The New York Times wants to know why you kids today can’t be the way they were. They were perfect in every way. Why won’t 20-somethings grow up? Why won’t you get jobs and get married, doggonit? And why do you keep moving back in with your parents? Kill yourselves. Just kill yourselves, you wretched, filthy leech children.
Perhaps I carried that a little far. I’m sorry, in my mind, all New York Times articles are narrated by a 159 year old man who is 74 million dollars in debt. I don’t know where I got those numbers from. In any event, the article states:
A cover of The New Yorker last spring picked up on the zeitgeist: a young man hangs up his new Ph.D. in his boyhood bedroom, the cardboard box at his feet signaling his plans to move back home now that he’s officially overqualified for a job. In the doorway stand his parents, their expressions a mix of resignation, worry, annoyance and perplexity: how exactly did this happen?
It’s happening all over, in all sorts of families, not just young people moving back home but also young people taking longer to reach adulthood overall… The traditional cycle seems to have gone off course, as young people remain untethered to romantic partners or to permanent homes, going back to school for lack of better options, traveling, avoiding commitments, competing ferociously for unpaid internships or temporary (and often grueling) Teach for America jobs, forestalling the beginning of adult life.
Huh, old dude who writes for the NYT. Huh.
I’m not sure why that is. It could be because we’re uniquely misunderstood snowflakes, just like everyone else. It could be because mom folds our underwear really nicely when she does the laundry. Or it could be because we came of age at a time where we couldn’t find any jobs. I’m going to go out on a limb here and say that it isn’t anyone’s plan to graduate and move back in with their parents (I adore my parents, but if I spent more than about 10 days living with them now, I’d go stir crazy).

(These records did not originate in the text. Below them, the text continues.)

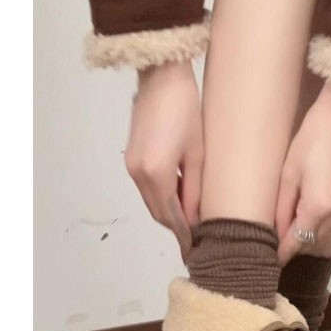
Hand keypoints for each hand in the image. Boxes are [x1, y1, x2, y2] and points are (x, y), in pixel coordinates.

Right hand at [124, 62, 203, 260]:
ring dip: (170, 214)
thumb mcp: (198, 153)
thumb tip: (196, 218)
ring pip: (152, 202)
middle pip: (159, 213)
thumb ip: (196, 189)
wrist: (161, 78)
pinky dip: (162, 198)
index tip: (196, 252)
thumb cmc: (187, 110)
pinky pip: (148, 189)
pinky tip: (179, 200)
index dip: (184, 236)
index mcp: (157, 174)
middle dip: (177, 228)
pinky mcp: (132, 158)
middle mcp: (139, 174)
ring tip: (192, 224)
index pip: (172, 216)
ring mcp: (132, 166)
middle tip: (197, 242)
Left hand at [276, 83, 330, 264]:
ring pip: (316, 236)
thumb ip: (282, 208)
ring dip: (298, 236)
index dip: (276, 255)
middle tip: (260, 245)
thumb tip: (274, 233)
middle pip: (306, 244)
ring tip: (274, 232)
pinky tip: (294, 216)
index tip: (258, 260)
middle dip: (286, 246)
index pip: (294, 244)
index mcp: (318, 209)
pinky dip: (309, 225)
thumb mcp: (289, 173)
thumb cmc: (313, 138)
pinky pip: (325, 224)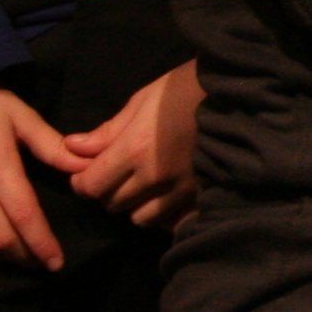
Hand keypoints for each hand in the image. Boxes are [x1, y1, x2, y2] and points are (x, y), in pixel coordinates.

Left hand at [61, 63, 201, 229]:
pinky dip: (163, 214)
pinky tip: (165, 197)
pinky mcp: (201, 196)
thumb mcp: (143, 99)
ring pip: (140, 218)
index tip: (86, 171)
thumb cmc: (187, 88)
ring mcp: (181, 191)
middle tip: (117, 174)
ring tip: (143, 186)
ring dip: (135, 206)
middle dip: (107, 191)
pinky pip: (171, 222)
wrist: (240, 93)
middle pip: (112, 204)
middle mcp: (156, 177)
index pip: (91, 185)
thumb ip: (107, 131)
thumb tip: (72, 148)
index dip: (82, 181)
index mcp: (136, 149)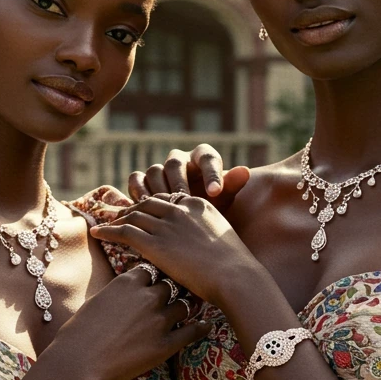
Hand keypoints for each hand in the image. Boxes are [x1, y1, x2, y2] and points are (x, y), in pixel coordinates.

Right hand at [44, 268, 210, 379]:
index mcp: (128, 282)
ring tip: (194, 305)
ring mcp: (159, 320)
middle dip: (173, 288)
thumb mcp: (97, 300)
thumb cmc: (78, 332)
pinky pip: (192, 331)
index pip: (151, 269)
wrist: (77, 361)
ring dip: (187, 305)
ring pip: (184, 305)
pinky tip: (206, 325)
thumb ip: (118, 292)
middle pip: (170, 284)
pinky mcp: (166, 345)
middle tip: (181, 288)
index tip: (158, 277)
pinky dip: (201, 327)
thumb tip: (125, 292)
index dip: (155, 274)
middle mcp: (147, 296)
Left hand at [90, 194, 260, 307]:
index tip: (142, 212)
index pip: (167, 199)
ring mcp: (166, 225)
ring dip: (116, 219)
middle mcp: (179, 210)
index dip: (151, 206)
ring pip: (132, 215)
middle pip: (147, 204)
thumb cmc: (235, 268)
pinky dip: (107, 230)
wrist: (236, 277)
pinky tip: (97, 234)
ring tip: (105, 224)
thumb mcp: (225, 239)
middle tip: (118, 216)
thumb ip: (209, 235)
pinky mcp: (154, 243)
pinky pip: (123, 231)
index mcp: (198, 205)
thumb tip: (202, 246)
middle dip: (131, 209)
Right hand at [128, 143, 249, 214]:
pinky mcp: (143, 180)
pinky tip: (144, 208)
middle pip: (175, 163)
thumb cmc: (211, 206)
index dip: (210, 174)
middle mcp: (180, 159)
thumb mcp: (224, 198)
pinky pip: (136, 179)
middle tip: (184, 199)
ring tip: (163, 208)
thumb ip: (232, 185)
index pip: (207, 158)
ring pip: (154, 170)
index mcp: (203, 158)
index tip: (215, 193)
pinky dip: (139, 191)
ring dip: (158, 189)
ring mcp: (160, 169)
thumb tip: (244, 171)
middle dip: (179, 182)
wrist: (191, 221)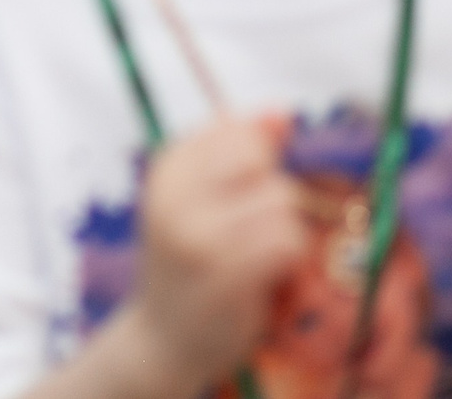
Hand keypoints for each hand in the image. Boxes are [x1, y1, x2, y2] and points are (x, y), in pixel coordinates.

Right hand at [120, 117, 305, 390]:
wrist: (162, 339)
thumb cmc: (188, 262)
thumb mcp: (197, 198)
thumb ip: (239, 151)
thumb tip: (283, 111)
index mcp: (166, 168)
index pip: (237, 132)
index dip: (257, 161)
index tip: (239, 194)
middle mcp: (174, 194)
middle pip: (264, 163)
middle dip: (272, 193)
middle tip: (247, 229)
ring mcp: (197, 234)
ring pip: (282, 202)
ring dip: (284, 230)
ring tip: (255, 255)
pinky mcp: (225, 273)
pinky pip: (288, 239)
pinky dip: (289, 256)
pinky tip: (265, 273)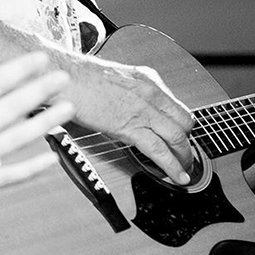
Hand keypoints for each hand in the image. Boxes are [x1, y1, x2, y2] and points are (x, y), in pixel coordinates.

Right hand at [0, 44, 73, 226]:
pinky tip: (52, 159)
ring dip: (47, 121)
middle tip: (63, 77)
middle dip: (41, 89)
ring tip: (67, 109)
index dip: (21, 69)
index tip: (39, 59)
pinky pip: (10, 176)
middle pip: (14, 106)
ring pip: (19, 137)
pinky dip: (33, 168)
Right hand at [64, 56, 195, 183]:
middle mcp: (151, 93)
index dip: (182, 125)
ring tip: (185, 170)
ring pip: (177, 137)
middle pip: (184, 121)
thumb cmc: (80, 77)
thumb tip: (130, 108)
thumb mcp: (116, 79)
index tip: (181, 136)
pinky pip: (160, 150)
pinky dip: (173, 166)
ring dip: (184, 157)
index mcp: (148, 79)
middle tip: (186, 155)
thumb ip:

Of course we don’t want to move back in with our parents and remain perpetual adolescents. We were a generation that was told that we were all the best and brightest. Some sort of weird societal fears about harming children’s sense of self worth meant that we all got to be winners at something (I still have my “most improved” soccer trophy, and I often sat under the goal reading comic books for the entire game). We all took extracurriculars and won prizes in useless things like viola playing. We took SAT classes. We were all told we were expected to go to college, so we all went to college. We had a great self esteem, because we were going to take over the world! Then we graduated in the middle of a recession. And no one wanted to hire us.
As I recall, when I was freelancing for the New York Post, Pulitzer Prize winners were getting laid off. I don’t know what it’s like trying to get hired when there’s not a 10% unemployment rate, but I do know that the scene in The Devil Wears Prada where the main character rolls in with some laminated articles from her college newspaper and gets hired at a major fashion magazine makes 20-somethings laugh so hard that cheerwine spews out of their noses. And it’s extra frustrating, because, since we’re all winners who must never, ever settle, we thought we’d have a job we sort of liked. We didn’t know that we’d be competing to be a barista at Starbucks for the health benefits. It’s enough to make anyone want to curl up in a fetal position and move back home where someone will take care of you.

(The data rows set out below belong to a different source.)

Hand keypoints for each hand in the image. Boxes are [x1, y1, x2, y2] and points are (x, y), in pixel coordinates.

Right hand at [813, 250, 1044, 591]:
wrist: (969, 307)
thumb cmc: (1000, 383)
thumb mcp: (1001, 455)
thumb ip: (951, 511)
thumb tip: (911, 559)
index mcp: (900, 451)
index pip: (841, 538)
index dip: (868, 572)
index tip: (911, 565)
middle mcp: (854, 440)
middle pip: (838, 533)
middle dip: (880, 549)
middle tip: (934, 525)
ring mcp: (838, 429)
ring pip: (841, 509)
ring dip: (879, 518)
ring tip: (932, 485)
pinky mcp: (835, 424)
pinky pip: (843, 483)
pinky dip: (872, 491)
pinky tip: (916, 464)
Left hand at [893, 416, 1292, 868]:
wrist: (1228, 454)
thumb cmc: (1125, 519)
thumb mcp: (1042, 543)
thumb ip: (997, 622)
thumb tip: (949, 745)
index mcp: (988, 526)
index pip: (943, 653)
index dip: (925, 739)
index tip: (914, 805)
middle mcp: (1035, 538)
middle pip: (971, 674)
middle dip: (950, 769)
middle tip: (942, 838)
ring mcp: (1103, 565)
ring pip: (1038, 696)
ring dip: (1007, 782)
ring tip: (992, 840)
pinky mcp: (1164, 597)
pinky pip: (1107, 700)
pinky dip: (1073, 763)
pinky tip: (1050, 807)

However, that really doesn’t make for the best dating prospects. And who wants to date when their own life doesn’t seem the least bit under control yet? For that matter, who wants to date when you have to sleep over at his parent’s house?

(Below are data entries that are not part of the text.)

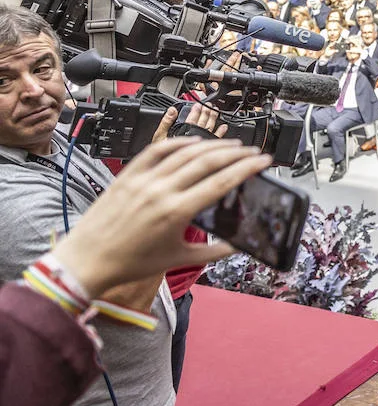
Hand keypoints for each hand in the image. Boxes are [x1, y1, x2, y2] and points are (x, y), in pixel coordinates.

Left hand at [49, 138, 272, 297]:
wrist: (87, 261)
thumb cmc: (129, 263)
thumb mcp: (176, 260)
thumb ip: (212, 252)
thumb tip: (236, 245)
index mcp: (176, 213)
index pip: (221, 181)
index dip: (247, 168)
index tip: (262, 161)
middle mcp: (161, 191)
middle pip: (208, 161)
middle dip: (236, 153)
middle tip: (252, 151)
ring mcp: (143, 180)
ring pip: (185, 152)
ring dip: (212, 145)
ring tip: (230, 145)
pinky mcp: (128, 175)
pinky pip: (156, 150)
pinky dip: (178, 142)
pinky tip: (193, 143)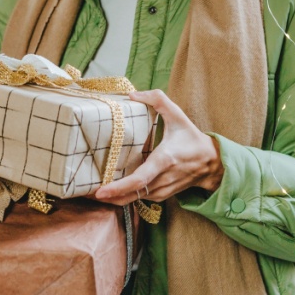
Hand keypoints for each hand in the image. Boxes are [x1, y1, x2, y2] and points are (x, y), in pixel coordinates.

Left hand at [91, 90, 222, 205]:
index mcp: (164, 160)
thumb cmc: (192, 139)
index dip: (119, 187)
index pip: (140, 180)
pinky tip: (109, 191)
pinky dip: (123, 197)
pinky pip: (138, 199)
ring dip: (113, 199)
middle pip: (130, 195)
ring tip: (90, 193)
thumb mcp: (179, 115)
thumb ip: (158, 100)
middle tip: (83, 193)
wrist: (211, 164)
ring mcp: (161, 191)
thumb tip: (133, 94)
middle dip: (107, 198)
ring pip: (132, 200)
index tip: (101, 191)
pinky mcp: (160, 196)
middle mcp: (162, 179)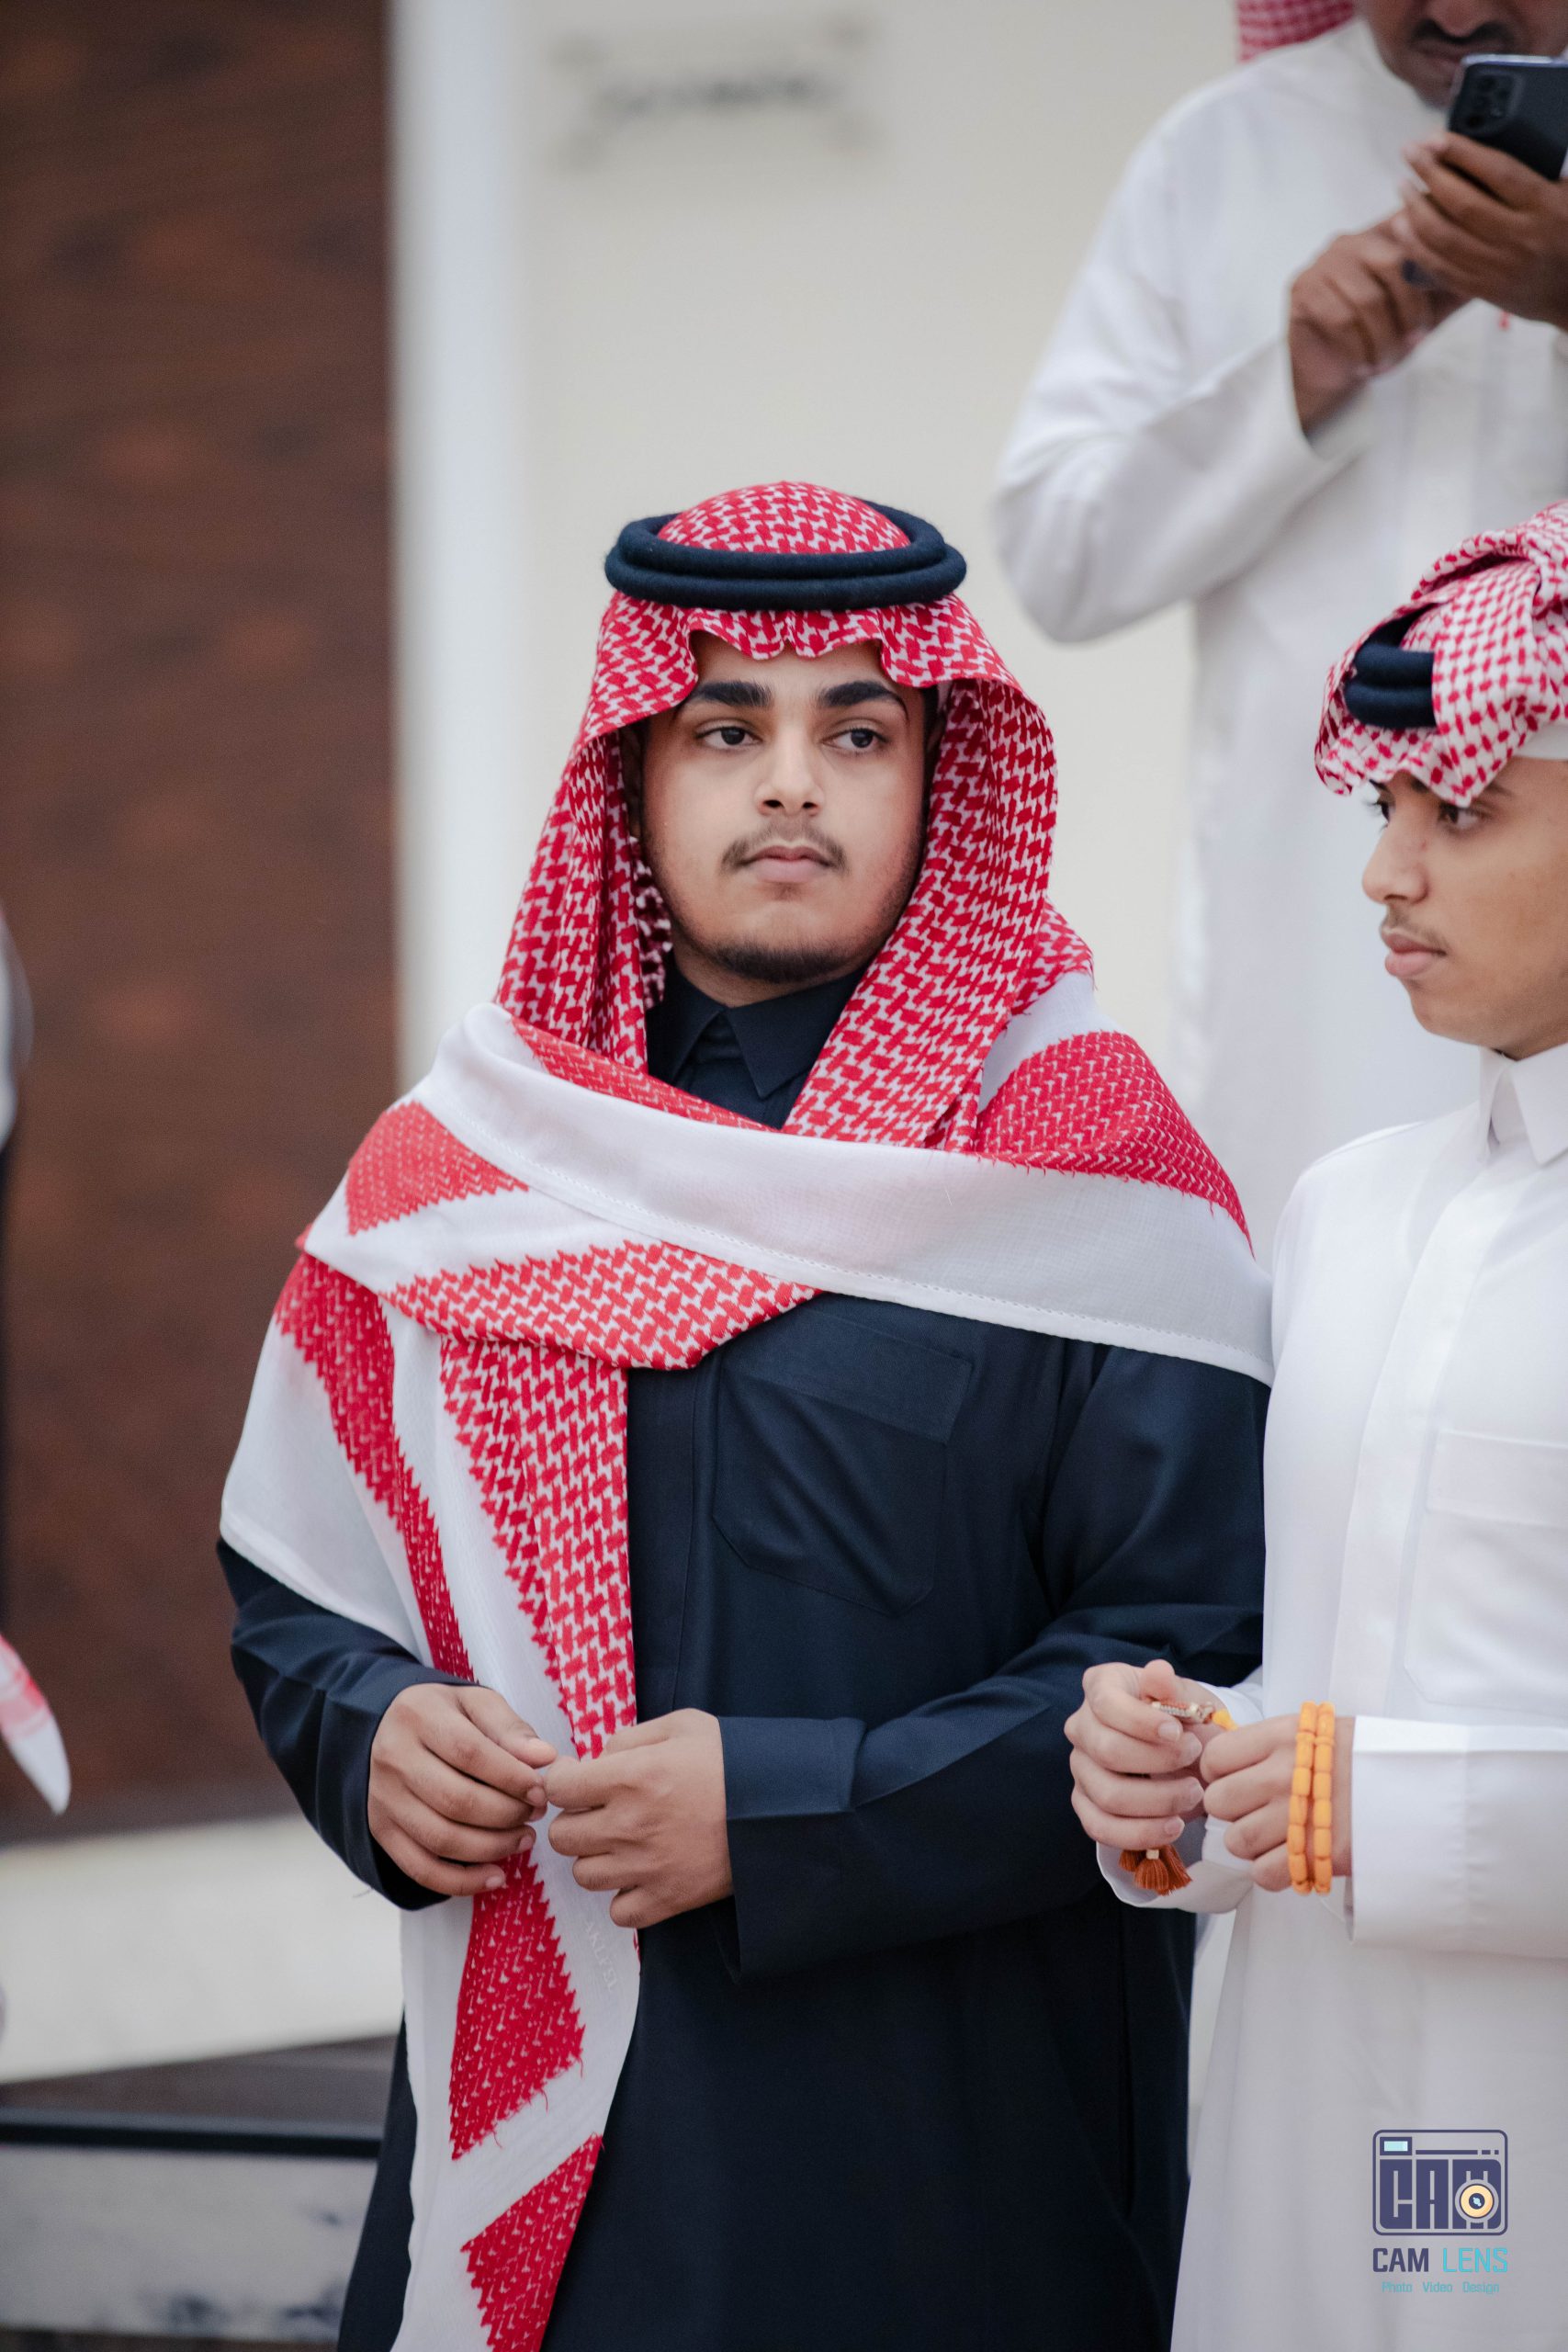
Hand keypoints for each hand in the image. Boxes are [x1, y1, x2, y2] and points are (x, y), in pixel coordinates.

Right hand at [368, 1683, 555, 1898]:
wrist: (386, 1729)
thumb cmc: (443, 1716)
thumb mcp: (475, 1704)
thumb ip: (510, 1728)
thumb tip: (545, 1758)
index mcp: (418, 1716)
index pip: (469, 1753)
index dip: (511, 1777)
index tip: (541, 1791)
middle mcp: (394, 1758)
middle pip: (455, 1800)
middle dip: (506, 1814)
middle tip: (535, 1814)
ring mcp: (384, 1799)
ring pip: (441, 1838)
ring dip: (492, 1848)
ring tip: (524, 1839)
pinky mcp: (382, 1831)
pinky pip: (420, 1869)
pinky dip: (461, 1881)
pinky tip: (495, 1876)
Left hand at [546, 1708, 731, 1930]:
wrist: (783, 1809)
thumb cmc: (733, 1760)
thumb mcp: (683, 1725)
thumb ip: (631, 1737)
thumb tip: (598, 1759)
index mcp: (630, 1777)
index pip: (558, 1788)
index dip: (563, 1781)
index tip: (578, 1779)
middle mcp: (629, 1825)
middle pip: (562, 1836)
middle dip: (574, 1820)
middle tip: (599, 1812)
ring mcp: (647, 1867)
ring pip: (584, 1875)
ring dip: (596, 1858)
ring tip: (622, 1843)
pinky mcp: (669, 1899)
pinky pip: (619, 1912)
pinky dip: (624, 1897)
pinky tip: (641, 1875)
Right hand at [1065, 1657, 1222, 1850]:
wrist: (1187, 1750)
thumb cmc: (1183, 1717)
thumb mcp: (1187, 1695)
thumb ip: (1172, 1688)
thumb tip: (1159, 1673)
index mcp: (1102, 1687)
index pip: (1106, 1703)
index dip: (1140, 1722)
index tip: (1177, 1732)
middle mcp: (1082, 1726)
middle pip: (1106, 1751)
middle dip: (1158, 1763)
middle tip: (1195, 1760)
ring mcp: (1081, 1767)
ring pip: (1107, 1795)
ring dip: (1157, 1802)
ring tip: (1193, 1794)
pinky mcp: (1086, 1803)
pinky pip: (1101, 1828)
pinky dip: (1140, 1833)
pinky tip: (1172, 1827)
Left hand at [1201, 1711, 1353, 1891]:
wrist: (1422, 1788)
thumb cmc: (1368, 1757)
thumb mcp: (1319, 1732)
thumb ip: (1273, 1746)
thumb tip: (1230, 1763)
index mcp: (1284, 1737)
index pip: (1215, 1758)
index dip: (1218, 1773)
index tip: (1235, 1779)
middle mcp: (1284, 1774)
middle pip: (1219, 1802)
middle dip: (1231, 1811)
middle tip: (1255, 1810)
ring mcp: (1299, 1817)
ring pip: (1237, 1841)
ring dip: (1250, 1844)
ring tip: (1275, 1836)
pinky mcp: (1317, 1855)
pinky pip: (1263, 1874)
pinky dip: (1271, 1872)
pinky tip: (1290, 1858)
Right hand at [1288, 217, 1464, 431]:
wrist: (1329, 375)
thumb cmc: (1376, 339)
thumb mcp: (1422, 313)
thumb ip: (1449, 290)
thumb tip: (1488, 273)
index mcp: (1381, 236)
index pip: (1415, 236)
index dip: (1430, 271)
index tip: (1434, 316)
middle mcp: (1349, 241)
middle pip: (1392, 265)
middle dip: (1409, 310)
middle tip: (1415, 343)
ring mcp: (1322, 264)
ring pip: (1366, 297)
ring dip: (1383, 337)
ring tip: (1388, 362)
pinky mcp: (1302, 292)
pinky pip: (1339, 319)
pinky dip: (1358, 348)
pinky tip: (1365, 365)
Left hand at [1395, 133, 1567, 329]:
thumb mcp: (1566, 194)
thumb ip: (1536, 173)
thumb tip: (1484, 146)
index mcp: (1545, 206)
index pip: (1498, 172)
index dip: (1462, 153)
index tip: (1434, 137)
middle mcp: (1520, 237)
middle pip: (1462, 203)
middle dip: (1430, 173)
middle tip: (1409, 152)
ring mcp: (1499, 267)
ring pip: (1445, 237)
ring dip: (1415, 209)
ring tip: (1402, 186)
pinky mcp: (1483, 289)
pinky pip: (1441, 268)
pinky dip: (1416, 246)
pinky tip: (1402, 226)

You want us to grow up, Olds? Stop trying to recruit us into stupid unpaid internships. Give us actual jobs. With health benefits. I think you’ll find that after being stuck three years out of college still working horrendous part-time jobs, 20-somethings will be more grateful for that job than you can imagine (every morning, I resist the temptation to sing a song glorifying B5media. For serious). We’re not trying to forstall adult life. We’d love to start adult life. Just try us. We’ll be over here in the corner, playing Wii. But not because we want to.